Interview: Simone Rinner

Herr Dr. Ruckriegel, was ist Glück? Oder anders gefragt: Welche Bedingungen müssen erfüllt sein, damit wir glücklich sind?
Karlheinz Ruckriegel: Die Glücksforschung hat eine Reihe von Glücksfaktoren herausgearbeitet. Unser wichtigster Glücksfaktor sind gelingende, liebevolle soziale Beziehungen (Partnerschaft, Kinder, Familie, Freunde, Nachbarschaft, Arbeitskollegen,...). Wir Menschen sind das sozialste Wesen auf dieser Erde. Gemeinschaft (Zuwendung und Fürsorge) ist ein emotionales Grundbedürfnis für uns. Ein weiterer Glücksfaktor ist unsere psychische und physische Gesundheit. Es lohnt sich also, gezielt etwas für die Gesundheit zu tun (Konsum- und Ernährungsverhalten, Bewegung). Eine bedeutende Rolle beim Glücklichsein spielen auch Engagement und eine erfüllende Tätigkeit. Wir haben ein Grundbedürfnis nach sinnhaftem Tun und Wertschätzung oder Anerkennung. Auch brauchen wir ein gewisses Maß an persönlicher Freiheit. Wir haben ein Grundbedürfnis nach einem Mindestmaß an Kontrolle über unsere Umwelt. Wir brauchen das Gefühl, auf unser Leben Einfluss zu haben, d.h. selbstwirksam zu sein. Wichtig sind auch die Einstellungen, die wir haben: Sind wir optimistisch, sind wir dankbar, ...? Schließlich brauchen wir genug Einkommen, um unsere materiellen Grundbedürfnisse zu decken und eine soziale Teilhabe am gesellschaftlichen Leben jetzt und im Alter zu ermöglichen (Stichwort: finanzielle Sicherheit). Wir wissen aus der Glücksforschung aber auch, dass - nachdem die materiellen Grundbedürfnisse abgedeckt sind und eine soziale Teilhabe möglich ist - mehr Geld/Einkommen (Wohlstand) das subjektive Wohlbefinden kaum mehr erhöht. Sind die materiellen Grundbedürfnisse gedeckt und ist eine soziale Teilhabe möglich, so ist eine Fokussierung auf das Materielle nicht mehr zweckdienlich für ein glückliches Leben, da Gewöhnung und Vergleich dem entgegenwirken. Man sollte sich diese beiden Effekte stets bewusst machen und sich vor diesem Hintergrund genau überlegen, wofür man seine Zeit verwendet. Letztlich ist unsere Zeit unser knappes Gut.
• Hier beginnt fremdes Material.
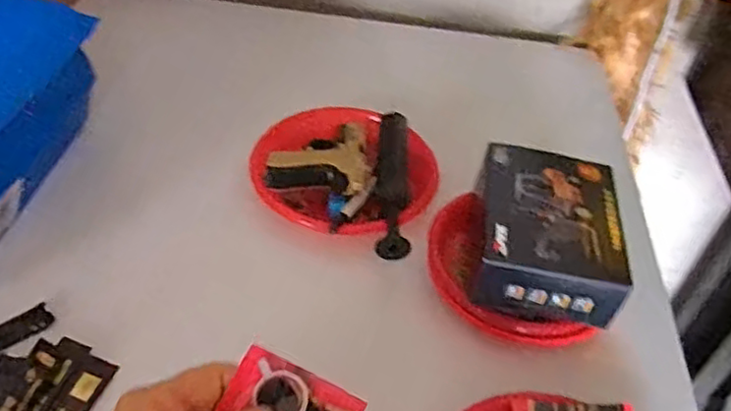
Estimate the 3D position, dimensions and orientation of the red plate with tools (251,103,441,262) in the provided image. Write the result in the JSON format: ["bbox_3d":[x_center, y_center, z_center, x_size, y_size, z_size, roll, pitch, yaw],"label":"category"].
[{"bbox_3d":[-0.018,-0.039,0.589,0.164,0.049,0.167,3,45,-3],"label":"red plate with tools"}]

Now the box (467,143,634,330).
[{"bbox_3d":[0.134,0.019,0.497,0.106,0.052,0.131,9,45,3],"label":"box"}]

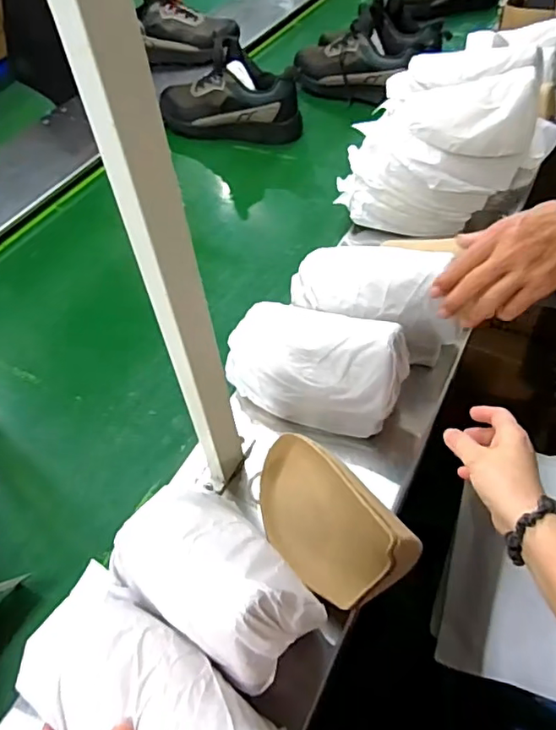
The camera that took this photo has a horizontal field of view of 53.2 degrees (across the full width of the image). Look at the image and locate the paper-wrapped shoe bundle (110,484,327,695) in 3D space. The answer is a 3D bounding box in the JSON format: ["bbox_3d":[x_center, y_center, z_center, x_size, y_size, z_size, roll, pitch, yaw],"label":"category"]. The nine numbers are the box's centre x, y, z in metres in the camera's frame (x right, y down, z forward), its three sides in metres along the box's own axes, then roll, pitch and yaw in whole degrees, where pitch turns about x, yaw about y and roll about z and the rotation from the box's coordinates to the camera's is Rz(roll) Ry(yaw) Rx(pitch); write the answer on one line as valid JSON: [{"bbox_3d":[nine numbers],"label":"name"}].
[{"bbox_3d":[-0.057,0.159,0.438,0.177,0.074,0.097,20,52,43],"label":"paper-wrapped shoe bundle"}]

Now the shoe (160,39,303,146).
[{"bbox_3d":[-0.100,-0.555,1.142,0.297,0.164,0.104,12,51,14],"label":"shoe"}]

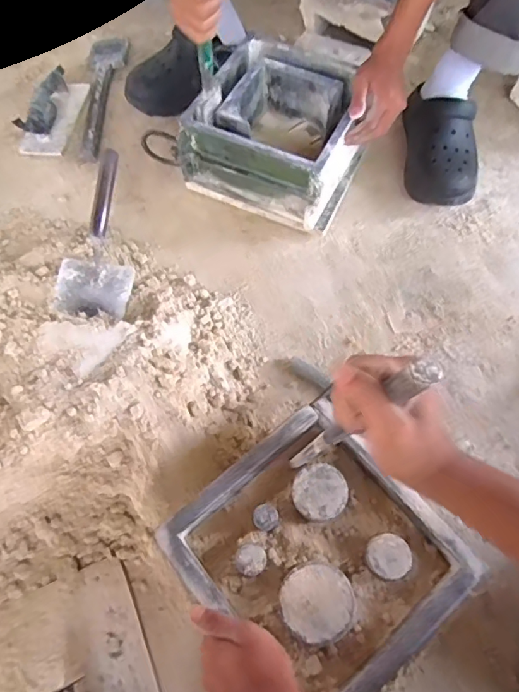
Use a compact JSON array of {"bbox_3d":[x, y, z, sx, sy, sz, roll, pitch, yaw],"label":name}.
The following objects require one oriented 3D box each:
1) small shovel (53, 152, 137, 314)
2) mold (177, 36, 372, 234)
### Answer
[{"bbox_3d":[-0.234,-0.163,0.723,0.112,0.063,0.232,10,101,6],"label":"small shovel"},{"bbox_3d":[0.034,-0.331,0.801,0.246,0.150,0.224,23,68,9],"label":"mold"}]

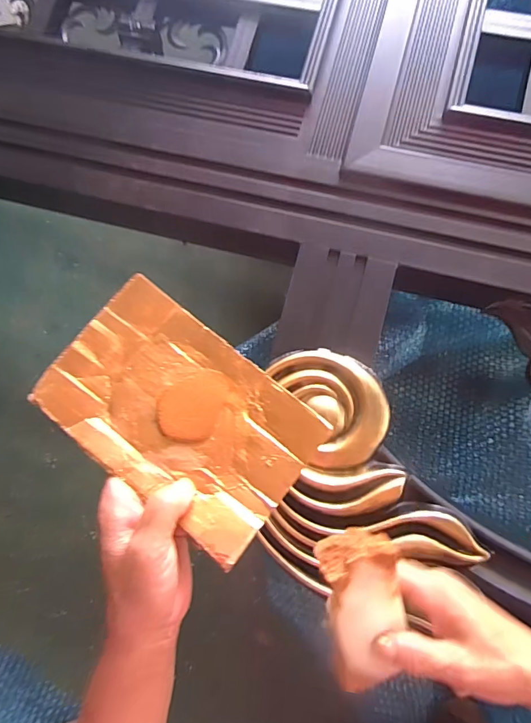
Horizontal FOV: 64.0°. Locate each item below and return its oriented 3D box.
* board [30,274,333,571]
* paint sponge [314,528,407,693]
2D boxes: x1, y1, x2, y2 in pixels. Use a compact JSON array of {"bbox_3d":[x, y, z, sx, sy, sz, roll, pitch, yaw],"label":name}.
[{"bbox_3d":[-0.054,0.035,0.280,0.165,0.028,0.110,36,78,8],"label":"board"},{"bbox_3d":[0.065,0.163,0.278,0.051,0.021,0.105,-7,99,-2],"label":"paint sponge"}]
Gibt es einen Unterschied zwischen Glück und „Glücklichsein“? Oder müsste es mehr um „Zufriedenheit“ gehen?
Ruckriegel: Wenn wir von Glück sprechen, geht es um subjektives Wohlbefinden, also um das Glücklichsein. Es hat zwei Ausprägungen, und zwar das „emotionale“ und das „kognitive“ Wohlbefinden. Mit emotionalem Wohlbefinden ist die Gefühlslage im Moment gemeint, wobei es im Wesentlichen auf das Verhältnis zwischen positiven und negativen Gefühlen im Tagesdurchschnitt ankommt (Anhaltspunkt: das Verhältnis von positiv zu negativ sollte mindestens 4:1 betragen). Hier geht es um das Wohlbefinden, das Menschen erleben, während sie ihr Leben leben. Beim kognitiven Wohlbefinden geht es hingegen um den Grad der „Zufriedenheit“ mit dem Leben (Bewertung). Es findet eine Abwägung zwischen dem, was man will (den Zielen, Erwartungen und Wünschen) und dem, was man hat, statt. Es geht also um das Urteil, das Menschen fällen, wenn sie ihr Leben bewerten, wobei es hier entscheidend auf die Ziele ankommt, die Menschen für sich selbst setzen. Ziele sollten realistisch und sinnhaft sein. Emotionales und kognitives Wohlbefinden sind gleichermaßen wichtig, denn beide beeinflussen sich gegenseitig. Eine glückliche Person erfreut sich häufig (leicht) positiver Gefühle, erfährt seltener negative Gefühle im Hier und Jetzt und sieht einen Sinn in ihrem Leben, verfolgt also sinnvolle (Lebens-) Ziele. Dauerhaftes Glück erfordert, dass wir den Weg genießen, der uns zu einem lohnenswerten Ziel führt. Es geht darum, dass wir uns wohlfühlen mit bzw. in unserem Leben. Und dieses Gefühl ist weltweit für alle gleich.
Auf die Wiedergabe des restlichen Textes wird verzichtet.